Which sounds okay, though it's still standard "I'm running for office and not going to say too much" boilerplate.

So far, so boring. But here's where it gets interesting! Lovable leprechaun, former mayoral candidate, and personal favorite Ron Dionne is running for City Council!
Also running for councilor at-large is former mayoral candidate Ron Dionne.

Dionne said he would bring an "outsider" perspective.

"If this is going to turn around, it's going to turn around from an outsider perspective," he said. "Someone not in politics needs to get in and say this is the way to go."
Well, Dionne is certainly "someone not in politics"!

Will he spend more than 30 bucks on his campaign this time? Who cares? All that matters is that he's in the race, and I'm glad to see him.

We also get a bit more information on some of the people running, like this from Ward 4 candidate Ryan McNutt:
Other new candidates that have filed for election include Ryan McNutt, 32, who is running against incumbent Kevin Starr for the Ward 4 seat.

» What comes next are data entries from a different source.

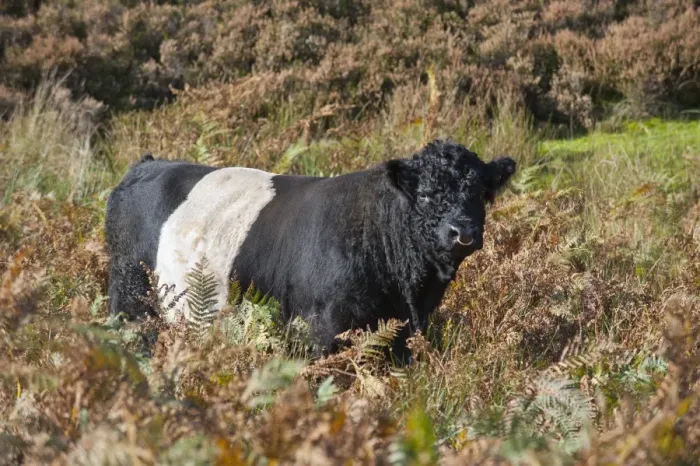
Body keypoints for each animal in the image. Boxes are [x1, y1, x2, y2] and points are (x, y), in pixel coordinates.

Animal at [104, 140, 516, 359]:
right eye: (427, 194)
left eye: (481, 193)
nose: (462, 232)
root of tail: (147, 164)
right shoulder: (323, 328)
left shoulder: (402, 334)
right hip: (131, 294)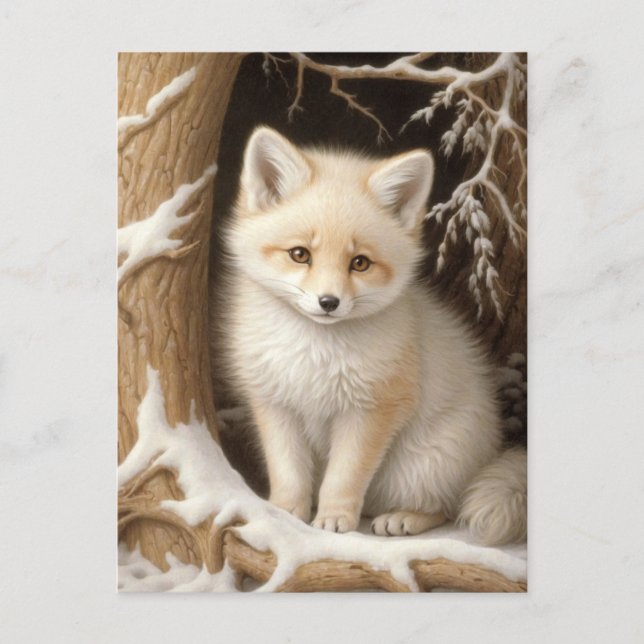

McNutt said he regularly attends City Council meetings and has worked as an intern in the mayor's office and Board of Health.

"I see things in Ward 4 where I live that really, seriously need to be addressed," McNutt said. "And I don't see any action or plan."

McNutt said, for example, he would like to see a "long-term plan" to address foreclosure issues on Elm and Marshall streets.
See all that new information? McNutt is 32! (Also the internship & meeting-attending stuff is new, I suppose.)

The rest is the standard stuff, as usual. He does have a pretty decent website up already though, which will be reviewed at a later date, once I'm sure Starr's website has been made current.

Who else?
Juan Rosado, 30, a Madison Street resident, is running against Ward 2 Councilor Norman Boisvert. He said he's lived in the city for six years and he wants to see more action to improve Cleghorn.

"We need to have a better environment for the kids," he said.
Oh man, a guy with an Hispanic name looking to improve Cleghorn? The local wingnuts are going to hate him. I don't think they're too crazy about kids either.

Personally, I like him if only because Boisvert sucks so badly. We'll have to see what he's all about later, though. A single non-controversial sentence in a S&E article isn't much to go on.

Here's something else from the article that I wasn't aware of:
Councilors serve two year terms and are paid $9,000 a year.
Man, that sucks ass. I knew they weren't paid much, but had somehow gotten it in my head that it was eleven or twelve grand. Nine is just terrible.

So there you have it! People, running for office. I'm going to put together a post in the near future listing everyone who's running and providing links to their websites, so if anybody knows where websites for these new candidates are, please give me a hand in the comments.

In the meantime, these are the people for you to stalk.